Scientists Discover Unusual Changes In Exploded Stars In Nearby Galaxy

A new study has surprised astronomers after unusual changes were spotted in the remains of exploded stars in a nearby galaxy. Instead of fading steadily over time as expected, many of these stellar remnants showed dramatic changes in brightness, leading researchers to investigate what could be causing the unexpected behaviour, reported NASA.

The findings were presented at the American Astronomical Society meeting in Pasadena, California, and published in The Astrophysical Journal.

Astronomers used NASA's Chandra X-ray Observatory to study the nearby galaxy Messier 83 (M83), located about 15 million light-years from Earth. The galaxy is forming stars at a high rate, making it an important place to study stellar explosions. Researchers analysed 14 years of Chandra observations collected between 2000 and 2014.

Supernova remnants are the clouds of hot gas left behind after massive stars explode. Scientists expected these remnants, especially those older than about 100 years, to slowly fade in X-ray brightness over time. However, the new observations revealed something very different.

The research team found that about half of the 22 X-ray sources linked to supernova remnants changed significantly in brightness during the 14-year observation period. This result was completely unexpected.

Andrea Prestwich of the Catholic University of America, who led the study, said the team already knew that individual X-ray sources could vary dramatically. However, finding that so many supernova remnants behaved this way came as a real surprise. She added that something unusual is happening in these objects, but identifying the exact cause remains difficult because M83 is too far away to observe them in greater detail.

One of the 22 variable supernova remnants has a simple explanation. Known as SN 1957D, it is the debris from a supernova first observed nearly 70 years ago. Scientists believe it is crashing into material surrounding the explosion site, creating the observed X-ray flares. However, researchers said this explanation does not apply to the remaining objects, as there is no evidence suggesting that all of them were formed within the last century.

The researchers believe the most likely explanation is that they have discovered a population of surviving stars that remained alive after their companion stars exploded in supernova events. In this scenario, each system originally consisted of two massive stars orbiting one another. The larger star eventually collapsed and exploded, leaving behind either a black hole or an extremely dense neutron star, while its companion survived.

Scientists said this material becomes extremely hot because of the strong gravitational pull, producing the X-rays detected by Chandra. These systems are known as high-mass X-ray binaries (HMXBs) and are among the most variable X-ray sources in the universe.

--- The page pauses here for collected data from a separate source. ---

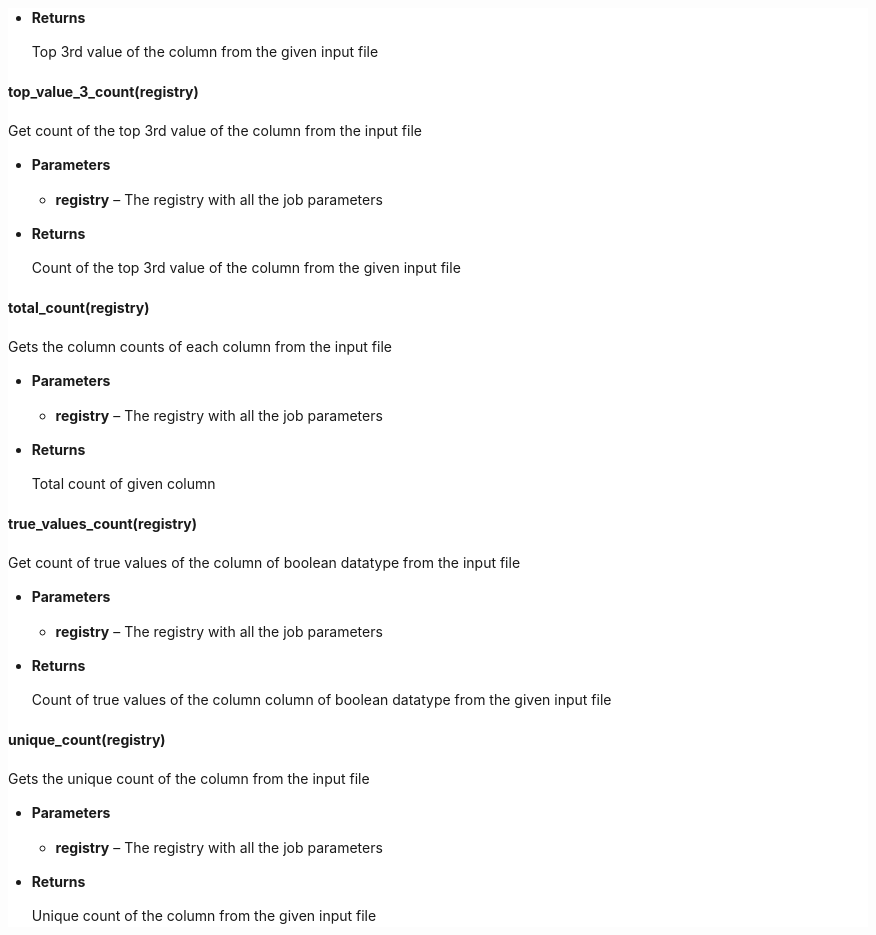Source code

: 

* **Returns**

    Top 3rd value of the column from the given input file



#### top_value_3_count(registry)
Get count of the top 3rd value of the column from the input file


* **Parameters**

    * **registry** – The registry with all the job parameters



* **Returns**

    Count of the top 3rd value of the column from the given input file



#### total_count(registry)
Gets the column counts of each column from the input file


* **Parameters**

    * **registry** – The registry with all the job parameters



* **Returns**

    Total count of given column



#### true_values_count(registry)
Get count of true values of the column of boolean datatype from the input file


* **Parameters**

    * **registry** – The registry with all the job parameters



* **Returns**

    Count of true values of the column  column of boolean datatype from the given input file



#### unique_count(registry)
Gets the unique count of the column from the input file


* **Parameters**

    * **registry** – The registry with all the job parameters



* **Returns**

    Unique count of the column from the given input file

Researchers believe they may be responsible for the brightness changes observed in M83.

Astronomers have known about HMXBs for many years, but researchers said what makes the M83 discoveries unusual is their connection with supernova remnants. Previously, only a small number of supernova remnants linked with HMXBs had been identified across all galaxies. Finding more than 20 strong candidates in a single galaxy is unprecedented.

The study also found that the variable supernova remnants are located in regions containing higher concentrations of massive stars than other parts of M83. Researchers said this strengthens the possible connection between the remnants and HMXBs.

Scientists also suggested another possible explanation. Instead of pulling material from a surviving companion star, the black hole or neutron star could be recapturing some of the material that was blasted outward during the original explosion.